What "your model on your machine" actually buys you

I've been chewing on what changes if I run a usable assistant locally instead of through an API, a question that didn't have a real answer a few weeks ago and now does. Three things, mostly:

Privacy by default, not as a contract clause. When the model runs on your hardware, the conversation never leaves the room. For a lot of professional use cases, anything involving customer data, anything involving PII, anything covered by an NDA, that's not a nice-to-have. It's the difference between "we can use this" and "we cannot use this."

No rate limits, no API keys, no per-token math. The cost model becomes electricity and depreciation. Your usage stops being something you have to budget. People underestimate how much that changes the kinds of things you'll try when there's no marginal cost per query.

You can fine-tune on your own data without sending it anywhere. Fine-tuning a closed model means handing your training corpus to the provider. Fine-tuning a local model is just a pile of GPU hours on your own hardware. The legal posture is completely different.

What it doesn't buy you, today: capability parity with the frontier models. If you need GPT-3.5-quality reasoning on hard problems, the open-weights ecosystem isn't there yet.

Where the friction still is

If you tried to set up a local LLaMA install this weekend, the friction would surprise you. The pieces work; the integration doesn't.
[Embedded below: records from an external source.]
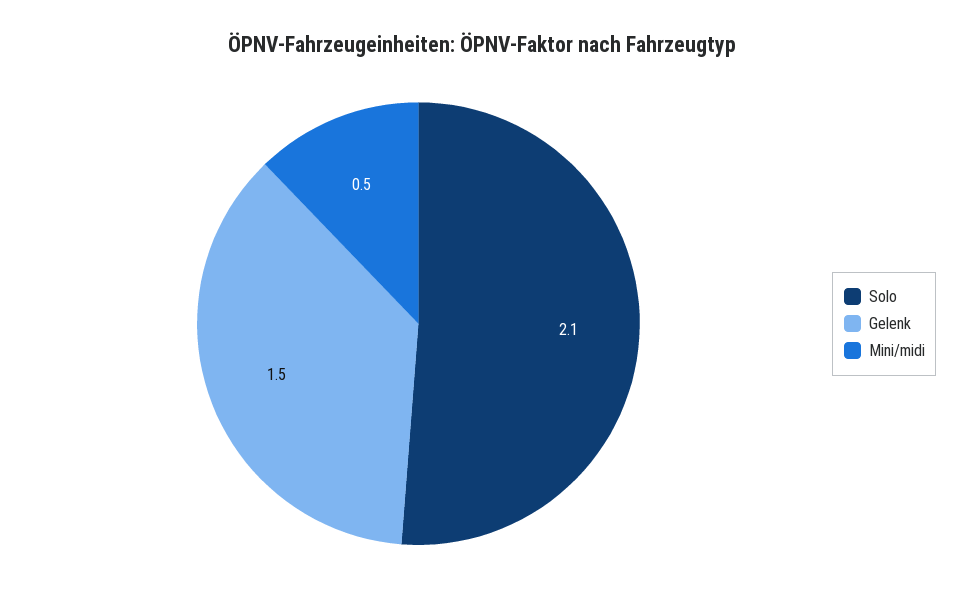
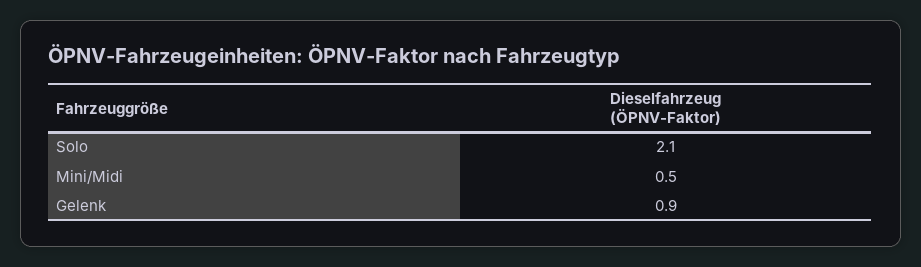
  {
    "Solo": 2.1,
-   "Gelenk": 1.5,
+   "Gelenk": 0.9,
    "Mini/midi": 0.5
  }

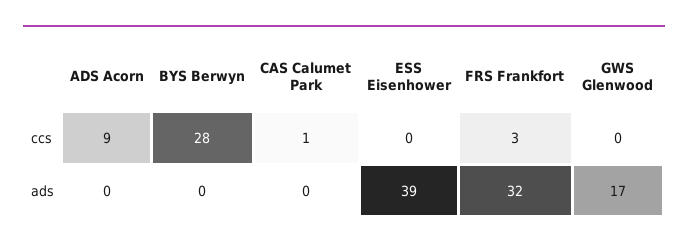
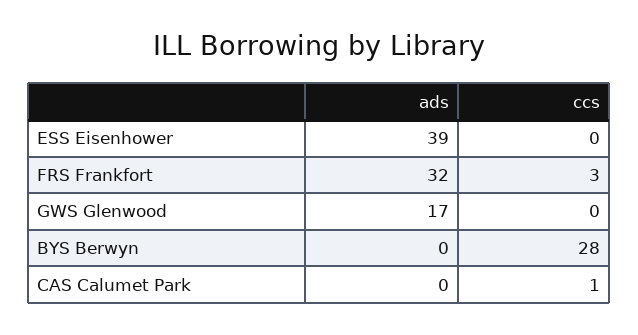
  {
-   "ADS Acorn": {
-     "ccs": 9,
-     "ads": 0
-   },
    "BYS Berwyn": {
      "ccs": 28,
      "ads": 0
    },
    "CAS Calumet Park": {
      "ccs": 1,
      "ads": 0
    },
    "ESS Eisenhower": {
      "ccs": 0,
      "ads": 39
    },
    "FRS Frankfort": {
      "ccs": 3,
      "ads": 32
    },
    "GWS Glenwood": {
      "ccs": 0,
      "ads": 17
    }
  }

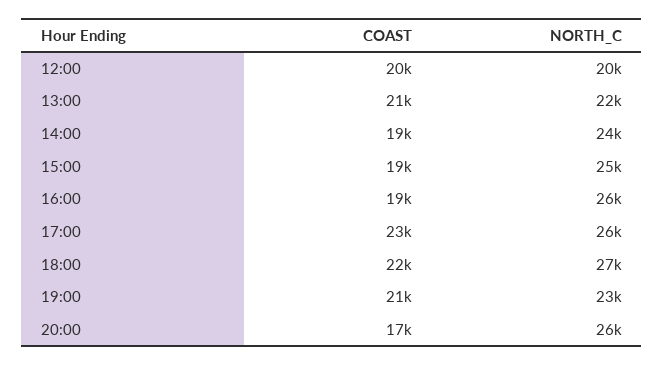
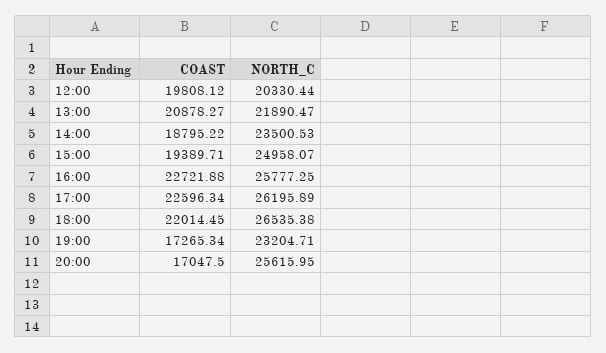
  {
    "COAST": {
      "12:00": 19808.12,
      "13:00": 20878.27,
      "14:00": 18795.22,
      "15:00": 19389.71,
-     "16:00": 19000,
+     "16:00": 22721.88,
      "17:00": 22596.34,
      "18:00": 22014.45,
-     "19:00": 21000,
+     "19:00": 17265.34,
      "20:00": 17047.5
    },
    "NORTH_C": {
      "12:00": 20330.44,
      "13:00": 21890.47,
      "14:00": 23500.53,
      "15:00": 24958.07,
      "16:00": 25777.25,
      "17:00": 26195.89,
      "18:00": 26535.38,
      "19:00": 23204.71,
      "20:00": 25615.95
    }
  }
You need to acquire the weights (the leaked torrent or, if you're being legitimate, a research request that may or may not get approved). You need to get them into a format your inference layer can read (ggml for llama.cpp, full pytorch for native inference). You need to pick an inference layer (llama.cpp is the leader for CPU; for GPU you're picking between text-generation-webui, raw transformers, and a half-dozen experimental projects). You need to figure out quantization (q4_0 is fast and dumb, q4_1 is slightly slower and slightly less dumb, the full f16 is slow and accurate). You need to decide whether to use a base model or one of the early instruction-tuned forks. None of this is documented in one place. All of it is moving daily.

In two months, half of this friction will be gone, there's already a cottage industry forming around making the install one command. In six months, none of it will be there. The trajectory is clear; the pace is the surprising part.

Where this goes

Three things to watch over the rest of 2023:

Whether instruction-tuning becomes a one-button operation. The Alpaca recipe is a template. The next step is tooling that lets a non-researcher take a base model, point it at their own corpus, and produce a useful assistant. That tool doesn't exist yet. It will.
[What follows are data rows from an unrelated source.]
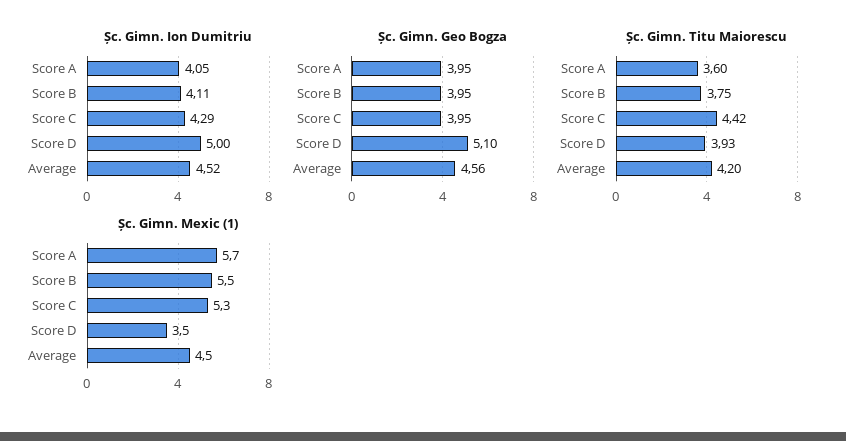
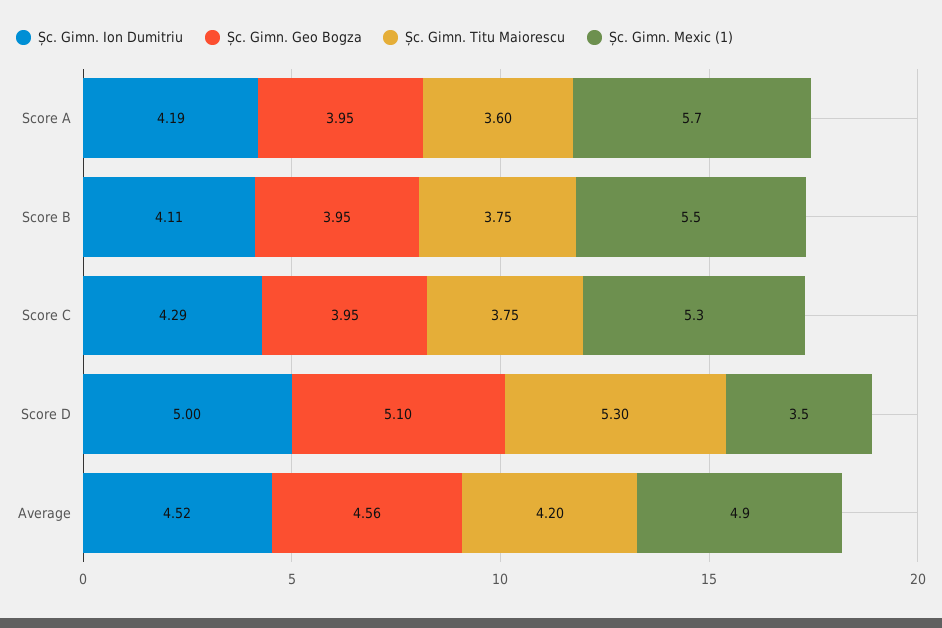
  {
    "Șc. Gimn. Ion Dumitriu": {
-     "Score A": 4.05,
+     "Score A": 4.19,
      "Score B": 4.11,
      "Score C": 4.29,
      "Score D": 5,
      "Average": 4.52
    },
    "Șc. Gimn. Geo Bogza": {
      "Score A": 3.95,
      "Score B": 3.95,
      "Score C": 3.95,
      "Score D": 5.1,
      "Average": 4.56
    },
    "Șc. Gimn. Titu Maiorescu": {
      "Score A": 3.6,
      "Score B": 3.75,
-     "Score C": 4.42,
+     "Score C": 3.75,
-     "Score D": 3.93,
+     "Score D": 5.3,
      "Average": 4.2
    },
    "Șc. Gimn. Mexic (1)": {
      "Score A": 5.7,
      "Score B": 5.5,
      "Score C": 5.3,
      "Score D": 3.5,
-     "Average": 4.5
+     "Average": 4.9
    }
  }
Whether bigger open models land. LLaMA-65B is the current ceiling. There are credible rumors of 100B-class open releases later this year. If those land with permissive enough licensing, the capability gap with closed frontier models tightens significantly.

Whether the legal layer keeps up. The LLaMA license is research-only. The leaked weights are being used in ways that license doesn't allow. The first commercial product built on top of leaked weights is going to test what enforceability means when the source is fundamentally a torrent. Nobody knows how that goes.

The thing I keep coming back to is the second-order effect. A year ago, the question "should I run a model locally for this use case" wasn't a real question, there was no model worth running. As of this week. It's a real question with a non-trivial answer. The category exists now. Most of what gets built in that category over the next year will be ugly and rough. Some of it will matter. Worth paying attention to which.